Israel has evolved from democracy to theocracy

David Ben-Gurion (First Prime Minister of Israel) publicly pronouncing the Declaration of the State of Israel, May 14 1948 in Tel Aviv, beneath a large portrait of Theodor Herzl, founder of modern political Zionism, in the old Tel Aviv Museum of Art. 

BY HENRY BERGER

I was not quite 11 years old May 14, 1948, when the Declaration of the Establishment of the State of Israel was read by David Ben-Gurion on the eve of Shabbat and rebroadcast the following night on my great aunt’s shortwave radio. We had just finished Havdalah. 

I was quite impressed by the words of the text that proclaimed the promise of the state to “foster the development of the country for the benefit of all its inhabitants; it will be based on freedom, justice and peace; it will ensure complete equality of social and political rights to all its inhabitants irrespective of religion, race or sex; it will guarantee freedom of religion, conscience, language, education and culture. … We appeal to the Arab inhabitants of the State of Israel to preserve peace and participate in the up building of the State on the basis of full and equal citizenship and due representation in all its provisional and permanent institutions.”

Seventy years later, the state of Israel has tragically expurgated these promises to the dust bin of history. In just one week, the right-wing coalition that governs the country and controls the Knesset has made a mockery of the democratic principles articulated in Israel’s founding document. Consider: 

• It has directed the Ministry of Education to forbid some people and groups opposed to the Israeli occupation of the West Bank from speaking at public schools. It has barred access by Palestinians to Israel’s Supreme Court of land disputes. 

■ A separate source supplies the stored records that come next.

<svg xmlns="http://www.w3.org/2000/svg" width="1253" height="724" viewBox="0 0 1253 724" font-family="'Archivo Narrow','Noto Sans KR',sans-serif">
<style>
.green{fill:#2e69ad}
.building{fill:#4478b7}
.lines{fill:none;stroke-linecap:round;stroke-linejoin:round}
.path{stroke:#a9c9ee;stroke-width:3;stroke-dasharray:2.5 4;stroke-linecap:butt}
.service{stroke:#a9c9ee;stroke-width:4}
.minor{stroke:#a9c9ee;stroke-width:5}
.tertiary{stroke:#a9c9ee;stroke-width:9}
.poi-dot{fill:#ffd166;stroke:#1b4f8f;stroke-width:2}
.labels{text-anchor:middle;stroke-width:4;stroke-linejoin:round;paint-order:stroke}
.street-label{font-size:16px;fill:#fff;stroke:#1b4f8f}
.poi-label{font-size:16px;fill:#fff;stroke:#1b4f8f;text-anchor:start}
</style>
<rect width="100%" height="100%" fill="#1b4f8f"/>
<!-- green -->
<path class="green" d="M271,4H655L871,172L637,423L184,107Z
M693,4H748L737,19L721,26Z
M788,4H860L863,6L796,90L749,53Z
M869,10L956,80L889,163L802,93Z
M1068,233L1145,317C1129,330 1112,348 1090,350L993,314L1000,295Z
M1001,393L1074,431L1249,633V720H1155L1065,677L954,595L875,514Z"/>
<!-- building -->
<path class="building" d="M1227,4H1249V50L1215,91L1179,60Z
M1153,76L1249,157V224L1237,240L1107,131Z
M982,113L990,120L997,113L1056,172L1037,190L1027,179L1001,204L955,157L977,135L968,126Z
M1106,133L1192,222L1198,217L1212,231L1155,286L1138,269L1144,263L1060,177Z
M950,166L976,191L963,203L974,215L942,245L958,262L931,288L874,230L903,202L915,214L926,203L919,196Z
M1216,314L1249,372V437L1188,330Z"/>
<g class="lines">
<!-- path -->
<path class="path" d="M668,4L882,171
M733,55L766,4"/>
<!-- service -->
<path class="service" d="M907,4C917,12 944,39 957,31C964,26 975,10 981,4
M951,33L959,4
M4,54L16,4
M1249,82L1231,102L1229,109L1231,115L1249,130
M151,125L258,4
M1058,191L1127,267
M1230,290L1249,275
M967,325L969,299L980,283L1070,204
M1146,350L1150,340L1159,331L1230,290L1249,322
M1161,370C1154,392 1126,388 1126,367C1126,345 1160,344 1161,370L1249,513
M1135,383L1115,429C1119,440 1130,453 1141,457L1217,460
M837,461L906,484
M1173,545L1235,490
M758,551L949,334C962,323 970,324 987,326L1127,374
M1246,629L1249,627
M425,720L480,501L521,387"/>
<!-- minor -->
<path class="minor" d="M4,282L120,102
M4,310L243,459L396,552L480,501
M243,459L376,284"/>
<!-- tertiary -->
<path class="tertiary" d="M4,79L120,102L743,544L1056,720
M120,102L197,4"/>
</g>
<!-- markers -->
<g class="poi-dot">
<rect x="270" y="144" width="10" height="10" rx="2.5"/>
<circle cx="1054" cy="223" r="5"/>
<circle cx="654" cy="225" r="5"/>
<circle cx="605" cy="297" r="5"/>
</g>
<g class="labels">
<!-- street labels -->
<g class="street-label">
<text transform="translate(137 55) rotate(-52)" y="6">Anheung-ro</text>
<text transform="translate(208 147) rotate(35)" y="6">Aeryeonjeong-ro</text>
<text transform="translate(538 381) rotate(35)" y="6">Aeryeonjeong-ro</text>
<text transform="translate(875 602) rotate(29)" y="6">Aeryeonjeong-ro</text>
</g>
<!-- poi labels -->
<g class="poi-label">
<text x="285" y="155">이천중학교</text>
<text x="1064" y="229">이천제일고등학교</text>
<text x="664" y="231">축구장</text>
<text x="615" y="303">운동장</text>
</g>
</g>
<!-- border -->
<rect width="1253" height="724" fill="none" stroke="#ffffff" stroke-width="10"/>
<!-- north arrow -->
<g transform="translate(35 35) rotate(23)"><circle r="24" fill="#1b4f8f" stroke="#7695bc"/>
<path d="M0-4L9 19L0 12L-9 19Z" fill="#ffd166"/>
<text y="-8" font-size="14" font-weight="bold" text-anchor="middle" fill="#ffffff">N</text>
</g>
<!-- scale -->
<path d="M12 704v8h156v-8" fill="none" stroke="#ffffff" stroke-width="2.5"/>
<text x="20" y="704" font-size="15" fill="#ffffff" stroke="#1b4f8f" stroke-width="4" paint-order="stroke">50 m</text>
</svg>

• It has prohibited single men and gay couples from becoming surrogate parents. 

• And it has enacted a Basic Law statute that bestows upon Israeli Jews the exclusive right of national self-determination while downgrading Arabic as a language, both measures effectively relegating its non-Jewish residents to second-class citizenship.

People suspiciously possessing pro-Palestinian literature are subject to search and seizure operations by security personnel at Ben Gurion Airport and border crossings as well as at the Green Line that separates the West Bank from pre-1967 Israel. Only ultra-Orthodox rabbis may perform marriages and other life-cycle rituals. It is illegal for other rabbis to do so. If they do, they are condemned and even arrested, as was the recent case of a Conservative rabbi in Haifa who married an Israeli Jewish couple.

Israel is rapidly deserting democracy while adopting the characteristics of a right-wing theocracy in a country politically polarized and increasingly isolated from the Jewish diaspora. It is doing so in the name of ethnocentrism. 

In 1967, just after Israel’s triumphant victory in the Six Day War, former Prime Minister David Ben-Gurion sounded the alarm against Israel’s continued occupation of territories it had conquered in the conflict. He warned that in doing so, the country was “sowing the seeds of self-destruction” and sacrificing the ideals of democracy and pluralism. 

That Israel would do so from within its own borders as well as in the occupied West Bank is less surprising than it might seem in a world of countries, including the United States, increasingly defining themselves as exclusive nationalist identity entities. Israel is no longer the mythically unique and exceptional society it once claimed to be, if ever it was.

It is also no surprise that Prime Minister Benjamin Netanyahu and his ministerial colleagues have forged close relations with Hungary’s proto-fascist prime minister, Viktor Orban, and ultranationalist U.S. President Donald Trump, and developed informal, de facto alliances with the theocratic, monarchial regime of Saudi Arabia and the authoritarian rulers of several Persian Gulf States. They are also seeking a strategic relationship with Russia’s despotic president, Vladimir Putin.

In 1948, the historian Arnold Toynbee memorably wrote that “civilizations die not by murder but by suicide.” Toynbee had America in mind when he penned those words. He was 70 years ahead of his diagnosis, both about the United States and, one might say, about Israel. 

This situation cannot and must not stand. Is it too late for an alternative trajectory in both cases?